### Tarea breve 1
Reproduce literalmente el fragmento de la carta sobre el perdón que comienza con las palabras que contienen "Abril de 2016" y termina con "salve por Él[1].".
### Tarea breve 2
Prolonga la carta sobre el perdón a partir de su última oración.

### Texto mostrado
######

Abril de 2016
"Perdonar las ofensas
representa, en cierto modo, lo más divino que pueden realizar los
hombres", señala el Prelado en su carta de abril, en la que dedica amplio
espacio al perdón
Queridísimos:
¡que Jesús me guarde a mis hijas y a mis hijos!
Nos
hemos conmovido una vez más, durante la Semana Santa, ante el amor de Dios por
los hombres. Tanto amó Dios al mundo —escribe san Juan— que
le entregó a su Hijo Unigénito, para que todo el que cree en Él no perezca,
sino que tenga vida eterna. Pues Dios no envió a su Hijo al mundo para juzgar
al mundo, sino para que el mundo se salve por Él[1].
¡Cuántas
gracias hemos de dar a la Trinidad Santa por este derroche de bondad y
misericordia! Más aún si consideramos que Cristo, cuando todavía nosotros
éramos débiles, murió por los impíos en el tiempo establecido[2]. La pasión y muerte del Señor constituye
el culmen del compromiso que Dios, libremente, quiso contraer con la humanidad.
«Su primer compromiso fue el de crear el mundo, y a pesar de nuestros
atentados para destruirlo —y son muchos—, Él se compromete a mantenerlo vivo.
Pero su compromiso más grande ha sido donarnos a Jesús. ¡Este es el gran compromiso
de Dios! Sí, Jesús es justamente el compromiso extremo que Dios ha asumido para
con nosotros»[3].
En
virtud de esa promesa, reiteradamente renovada a lo largo de la historia de la
salvación, el Hijo de Dios encarnado no se limitó a alcanzarnos el perdón de
los pecados viviendo y trabajando entre nosotros, aunque la más pequeña acción
suya tenía valor sobreabundante para redimirnos; ni tampoco se contentó con
interceder por nosotros, aunque bien sabía que Dios Padre escuchaba siempre su
oración. Decidió llegar hasta el extremo, porque nadie tiene amor más
grande que el de dar uno la vida por sus amigos[4].
Son
conmovedoras las palabras de Jesucristo Redentor durante su agonía en la cruz.

######

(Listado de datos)
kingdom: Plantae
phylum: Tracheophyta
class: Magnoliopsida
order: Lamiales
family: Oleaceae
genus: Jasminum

######

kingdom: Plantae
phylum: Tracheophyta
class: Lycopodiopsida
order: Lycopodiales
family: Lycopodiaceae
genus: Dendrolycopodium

######

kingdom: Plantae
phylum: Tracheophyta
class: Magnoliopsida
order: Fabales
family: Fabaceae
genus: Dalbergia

######

### Respuesta correcta 1
Abril de 2016
"Perdonar las ofensas
representa, en cierto modo, lo más divino que pueden realizar los
hombres", señala el Prelado en su carta de abril, en la que dedica amplio
espacio al perdón
Queridísimos:
¡que Jesús me guarde a mis hijas y a mis hijos!
Nos
hemos conmovido una vez más, durante la Semana Santa, ante el amor de Dios por
los hombres. Tanto amó Dios al mundo —escribe san Juan— que
le entregó a su Hijo Unigénito, para que todo el que cree en Él no perezca,
sino que tenga vida eterna. Pues Dios no envió a su Hijo al mundo para juzgar
al mundo, sino para que el mundo se salve por Él[1].

### Respuesta correcta 2
La primera fue ésta: Padre, perdónales, porque no saben lo que hacen[5]. No piensa en las humillaciones y dolores
por los que atravesaba, ni en la crueldad de los que le crucificaban, sino en
la ofensa a Dios. Vino a alcanzarnos el perdón de nuestros pecados y su primera
frase es una petición de misericordia. La segunda, dirigida al buen ladrón,
prosigue en la misma línea. Ante el sincero arrepentimiento de aquel hombre, le
promete la remisión de sus pecados y la vida eterna: en verdad te digo:
hoy estarás conmigo en el Paraíso[6]. Se explica la piedad honda con la que
nuestro Padre besaba el crucifijo que, para quienes lo veían, suponía un
momento de conversión y una invitación a hablar de Cristo y de su ejemplo.
San
Josemaría asimiló con profundidad estas enseñanzas del Señor, y las predicó con
su ejemplo y con su palabra. Perdonar. ¡Perdonar con toda el alma y
sin resquicio de rencor! Actitud siempre grande y fecunda.
—Ese
fue el gesto de Cristo al ser enclavado en la cruz: "Padre, perdónales,
porque no saben lo que hacen", y de ahí vino tu salvación y la mía[7].
¡Qué buen ejemplo para nosotros! Pidamos a Dios que sepamos ser indulgentes y
disculpar enseguida a quienes nos hayan ofendido, sin resentimientos.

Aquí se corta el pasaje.